Harmful substance use habit as a negative practice
Equally, harmful substance use habits related concepts were also emerged from the data set as a factor linked with alcohol use habit, smoking habit, and chewing ‘Khat’ and grouped under a negative practice. In relation with Alcohol use habit, the extracts from the respondent’s state as:
“…the youth, as they are most addicted, uses the wage from daily labor for … especially, drinking ‘Areke’ to get drunk…. (M2_FGD4)
As it denotes in the upper mentioned participants’ replies, the use of alcohols associated habit apparently identified from the entire data set as an expression related to harmful substance use habit that is grouped under the same category. In connection with, the type of homemade alcohols habitually used by the respondent; while the indoor prepared alcohols are called in Amharic as ‘Areke’, Tajj’and ‘Tella’. The remaining alcohols were Beer and Wine (alcohol prepared with the plant called grape, called in Amharic as ‘Awash’ or ‘Wine-Tejj’), which are industrialized alcohol types that is attributed with the practices of that regards. In association with this concept, for example.
“… As has been known, the big problem of living with HIV is …. You often get irritated due to the disease… so, we …, and drink alcohol in order to forget the annoyance…. and, health professionals most often advise us that it causes another health problem…. Conversely, we keep using it covertly …by ignoring their advice …Hope, we better quit our bad practice.”(W3_FGD3)

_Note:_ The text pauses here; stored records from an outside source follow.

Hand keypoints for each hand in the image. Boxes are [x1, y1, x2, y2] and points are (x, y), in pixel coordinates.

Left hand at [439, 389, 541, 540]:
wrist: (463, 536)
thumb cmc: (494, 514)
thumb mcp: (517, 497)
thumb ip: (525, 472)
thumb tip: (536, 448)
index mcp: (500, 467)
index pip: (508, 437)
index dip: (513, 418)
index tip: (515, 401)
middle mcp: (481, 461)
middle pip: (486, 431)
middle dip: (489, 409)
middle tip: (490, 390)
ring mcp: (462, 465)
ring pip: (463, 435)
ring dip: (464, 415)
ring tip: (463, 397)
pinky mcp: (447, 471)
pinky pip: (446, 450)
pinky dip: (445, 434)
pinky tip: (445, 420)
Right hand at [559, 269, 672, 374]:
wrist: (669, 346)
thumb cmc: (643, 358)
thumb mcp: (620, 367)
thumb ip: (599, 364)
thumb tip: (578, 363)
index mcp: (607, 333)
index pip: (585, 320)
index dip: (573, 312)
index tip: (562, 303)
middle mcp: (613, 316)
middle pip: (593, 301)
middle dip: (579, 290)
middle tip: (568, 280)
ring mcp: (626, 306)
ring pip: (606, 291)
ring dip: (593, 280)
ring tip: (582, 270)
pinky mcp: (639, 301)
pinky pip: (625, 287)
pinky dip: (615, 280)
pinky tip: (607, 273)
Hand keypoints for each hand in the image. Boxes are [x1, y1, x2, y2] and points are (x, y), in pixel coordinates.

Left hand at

One participant reacted in a different way. She revealed that irrespective of the advice given by health professionals, they often prefer to engage themselves in such practices covertly, due to the enabling power that habits give rise to the PLWHs to overcome their anger, experienced as result of HIV. This, in turn, shows the impact of the virus on the progression of the PLWHs perceived positive perception towards that habit. On top of this, in connection to harmful substance use habit, the smoking-related context was apparently emerged as in reflected in the response below.
“… People living here, most of the time, are exposed to unnecessary addictions such as…smoking cigarette …”(M7_FGD2)

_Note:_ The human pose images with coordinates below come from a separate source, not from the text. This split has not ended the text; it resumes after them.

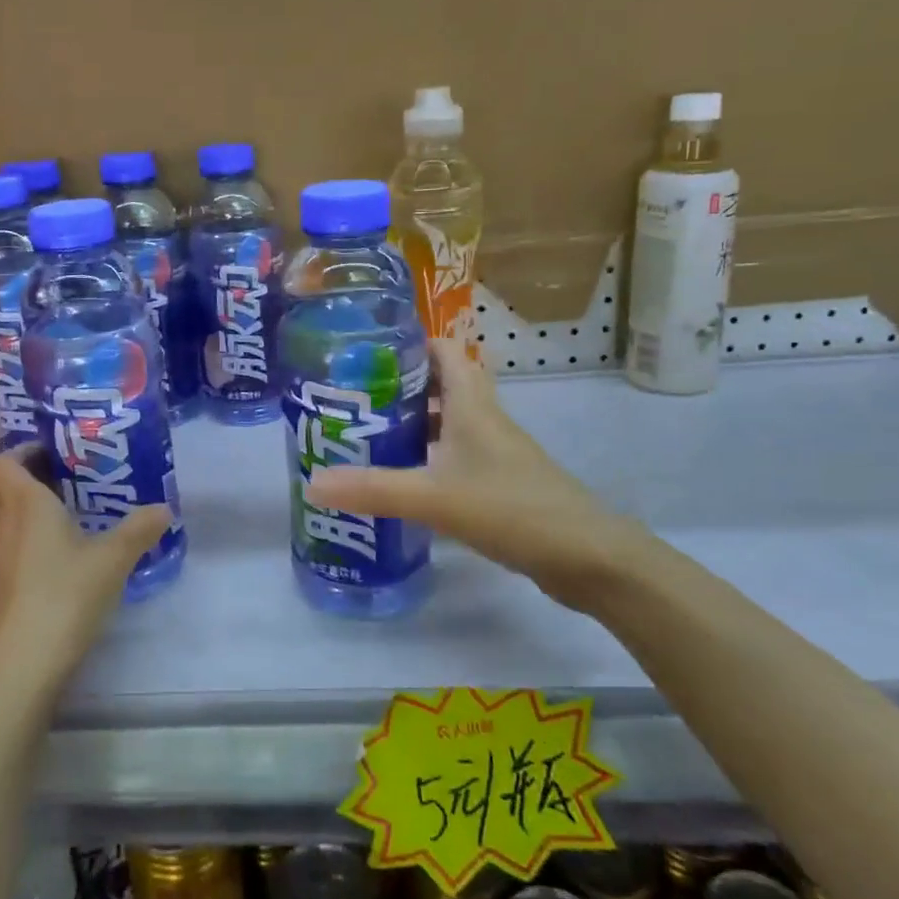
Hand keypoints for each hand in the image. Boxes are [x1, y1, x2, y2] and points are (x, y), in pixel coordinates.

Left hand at [0, 447, 170, 698]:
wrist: (19, 665)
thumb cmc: (64, 597)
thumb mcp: (113, 560)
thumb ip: (139, 530)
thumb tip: (165, 509)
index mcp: (23, 502)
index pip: (3, 461)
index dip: (23, 453)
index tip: (55, 457)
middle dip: (8, 477)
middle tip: (47, 482)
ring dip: (4, 507)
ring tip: (47, 517)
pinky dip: (6, 538)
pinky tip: (43, 557)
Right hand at [308, 338, 660, 610]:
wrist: (585, 556)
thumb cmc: (511, 508)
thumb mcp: (433, 497)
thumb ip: (373, 489)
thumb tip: (312, 482)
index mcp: (471, 405)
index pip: (444, 351)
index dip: (410, 342)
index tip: (366, 347)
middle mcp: (484, 420)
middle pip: (440, 386)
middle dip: (399, 386)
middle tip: (352, 396)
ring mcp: (494, 453)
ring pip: (447, 423)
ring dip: (412, 424)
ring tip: (366, 435)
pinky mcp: (499, 483)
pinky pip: (454, 457)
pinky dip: (427, 459)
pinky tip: (401, 479)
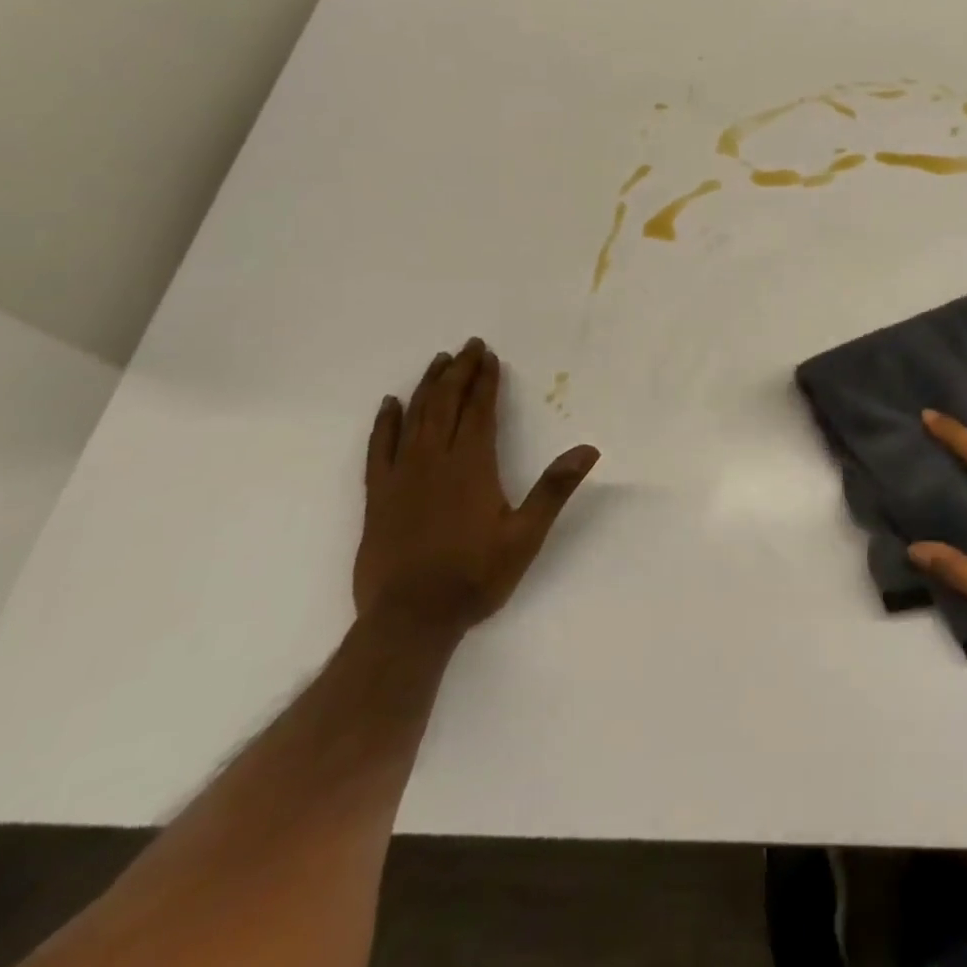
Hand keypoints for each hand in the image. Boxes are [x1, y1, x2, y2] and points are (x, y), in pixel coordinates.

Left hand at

It repetitively pinpointed that smoking cigarette as a harmful substance uses associated habit that has a negative health impact. In this respect, a subject said:
“… As has been known, the big problem of living with HIV is …you often get irritated due to the disease… so, we may sometimes smoke a cigarette,…. and, health professionals most often advise us that it causes another health problem… we keep using it covertly …by ignoring their advice …Hope, we better quit our bad practice.”(W3_FGD3)

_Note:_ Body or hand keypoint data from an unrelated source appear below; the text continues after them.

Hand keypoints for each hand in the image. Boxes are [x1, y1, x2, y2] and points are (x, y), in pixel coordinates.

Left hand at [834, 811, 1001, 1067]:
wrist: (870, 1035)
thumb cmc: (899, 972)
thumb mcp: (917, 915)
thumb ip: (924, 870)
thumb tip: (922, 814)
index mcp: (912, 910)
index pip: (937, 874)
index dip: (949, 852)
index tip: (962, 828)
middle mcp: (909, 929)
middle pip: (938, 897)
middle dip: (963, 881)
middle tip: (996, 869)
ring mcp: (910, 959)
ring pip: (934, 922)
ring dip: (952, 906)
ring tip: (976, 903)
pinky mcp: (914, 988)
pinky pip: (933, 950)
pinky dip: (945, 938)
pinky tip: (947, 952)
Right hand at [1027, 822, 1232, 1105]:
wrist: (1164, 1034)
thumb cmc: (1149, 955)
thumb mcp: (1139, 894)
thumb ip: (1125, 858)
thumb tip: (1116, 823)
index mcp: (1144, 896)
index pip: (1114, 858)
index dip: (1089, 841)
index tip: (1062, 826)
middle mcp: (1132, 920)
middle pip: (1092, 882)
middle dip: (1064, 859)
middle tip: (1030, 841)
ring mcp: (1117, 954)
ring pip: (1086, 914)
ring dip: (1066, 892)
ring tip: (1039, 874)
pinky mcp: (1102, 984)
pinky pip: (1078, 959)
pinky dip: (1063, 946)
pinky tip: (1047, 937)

As the extract data from participants’ indicated that irrespective of the advice given by health professionals, the PLWHs often prefer to practice smoking cigarette covertly, due to its benefit associated with the temporary anger regression capability. In general, this habit illustrates the enabling impact of HIV infection environment to aggravate the chronic diseases as a whole, and MS in particular (S3_Table 3 respondents_Suplimentary_Data). In relation to this theme, the research team during the discussion and in the data set formed via the interviews undergone with the health care providers also partially raised comparable issues (see S4_Table 4 researcher debriefing and health workers _Data).